Collected data entries:
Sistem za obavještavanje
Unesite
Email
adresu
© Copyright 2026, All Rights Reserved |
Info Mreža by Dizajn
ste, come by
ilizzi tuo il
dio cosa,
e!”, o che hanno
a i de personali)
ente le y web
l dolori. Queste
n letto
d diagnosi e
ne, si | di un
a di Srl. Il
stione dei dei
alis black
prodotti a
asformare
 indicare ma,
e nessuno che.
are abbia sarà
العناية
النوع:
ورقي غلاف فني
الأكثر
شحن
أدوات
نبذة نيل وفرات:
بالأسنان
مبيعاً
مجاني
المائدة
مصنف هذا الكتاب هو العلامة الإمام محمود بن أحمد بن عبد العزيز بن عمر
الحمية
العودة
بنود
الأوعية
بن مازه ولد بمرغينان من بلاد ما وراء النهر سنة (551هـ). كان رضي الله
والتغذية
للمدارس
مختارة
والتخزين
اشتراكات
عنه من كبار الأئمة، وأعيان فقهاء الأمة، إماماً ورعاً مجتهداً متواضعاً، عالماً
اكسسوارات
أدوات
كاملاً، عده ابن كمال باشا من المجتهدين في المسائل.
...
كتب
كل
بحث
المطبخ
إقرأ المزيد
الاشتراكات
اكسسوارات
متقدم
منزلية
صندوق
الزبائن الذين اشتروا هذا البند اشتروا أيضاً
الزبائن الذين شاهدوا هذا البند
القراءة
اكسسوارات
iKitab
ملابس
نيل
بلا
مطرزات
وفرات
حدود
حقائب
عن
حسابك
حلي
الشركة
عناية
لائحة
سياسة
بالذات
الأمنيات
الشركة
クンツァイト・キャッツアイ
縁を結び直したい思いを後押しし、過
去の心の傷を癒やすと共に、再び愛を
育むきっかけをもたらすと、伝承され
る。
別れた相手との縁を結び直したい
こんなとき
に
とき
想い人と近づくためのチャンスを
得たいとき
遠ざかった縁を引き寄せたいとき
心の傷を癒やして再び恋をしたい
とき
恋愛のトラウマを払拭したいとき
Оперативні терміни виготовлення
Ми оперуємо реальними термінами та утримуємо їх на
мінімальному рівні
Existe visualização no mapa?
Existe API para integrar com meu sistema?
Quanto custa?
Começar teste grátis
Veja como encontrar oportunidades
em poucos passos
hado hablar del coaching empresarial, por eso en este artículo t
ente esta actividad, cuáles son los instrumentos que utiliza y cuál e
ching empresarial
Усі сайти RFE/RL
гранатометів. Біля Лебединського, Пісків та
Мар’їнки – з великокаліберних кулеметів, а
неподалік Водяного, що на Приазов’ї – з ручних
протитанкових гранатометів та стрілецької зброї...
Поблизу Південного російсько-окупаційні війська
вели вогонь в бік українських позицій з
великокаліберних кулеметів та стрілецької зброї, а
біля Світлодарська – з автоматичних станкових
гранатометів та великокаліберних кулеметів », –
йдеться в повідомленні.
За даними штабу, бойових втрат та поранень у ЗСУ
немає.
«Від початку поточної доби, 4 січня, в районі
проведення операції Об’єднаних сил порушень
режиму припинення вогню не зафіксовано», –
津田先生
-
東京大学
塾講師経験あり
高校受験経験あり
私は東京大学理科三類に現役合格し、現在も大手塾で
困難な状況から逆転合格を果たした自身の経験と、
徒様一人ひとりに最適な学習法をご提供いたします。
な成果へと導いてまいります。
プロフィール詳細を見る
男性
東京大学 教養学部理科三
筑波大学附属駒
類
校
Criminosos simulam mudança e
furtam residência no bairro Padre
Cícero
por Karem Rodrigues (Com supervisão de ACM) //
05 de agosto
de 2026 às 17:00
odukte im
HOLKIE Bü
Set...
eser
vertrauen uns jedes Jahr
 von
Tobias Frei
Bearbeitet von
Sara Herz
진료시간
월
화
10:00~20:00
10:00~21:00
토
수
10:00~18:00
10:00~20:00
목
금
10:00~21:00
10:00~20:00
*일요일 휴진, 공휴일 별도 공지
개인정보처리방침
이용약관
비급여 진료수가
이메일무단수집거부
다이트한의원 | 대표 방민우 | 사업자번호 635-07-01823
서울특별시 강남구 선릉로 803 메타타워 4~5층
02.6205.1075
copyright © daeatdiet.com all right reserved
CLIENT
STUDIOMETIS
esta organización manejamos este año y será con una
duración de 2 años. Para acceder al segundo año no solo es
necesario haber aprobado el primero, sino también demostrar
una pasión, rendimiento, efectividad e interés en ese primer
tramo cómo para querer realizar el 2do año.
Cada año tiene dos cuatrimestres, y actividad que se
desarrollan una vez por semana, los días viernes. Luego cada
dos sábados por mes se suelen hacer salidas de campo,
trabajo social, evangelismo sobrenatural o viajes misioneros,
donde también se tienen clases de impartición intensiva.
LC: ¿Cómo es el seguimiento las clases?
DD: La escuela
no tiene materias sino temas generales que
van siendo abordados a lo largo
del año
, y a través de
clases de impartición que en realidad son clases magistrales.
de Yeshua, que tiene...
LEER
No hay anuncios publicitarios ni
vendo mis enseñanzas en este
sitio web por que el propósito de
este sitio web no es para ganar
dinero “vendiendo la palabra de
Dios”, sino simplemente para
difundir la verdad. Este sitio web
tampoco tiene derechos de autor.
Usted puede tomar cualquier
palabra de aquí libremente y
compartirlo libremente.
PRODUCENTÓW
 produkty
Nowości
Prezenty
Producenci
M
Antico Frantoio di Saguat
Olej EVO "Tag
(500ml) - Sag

◆ EXERCISE AIM
Pull out every line in the material that contains the string "البند", and copy each one in full.

◆ SOLUTION TO THE PROBLEM
الزبائن الذين اشتروا هذا البند اشتروا أيضاً
الزبائن الذين شاهدوا هذا البند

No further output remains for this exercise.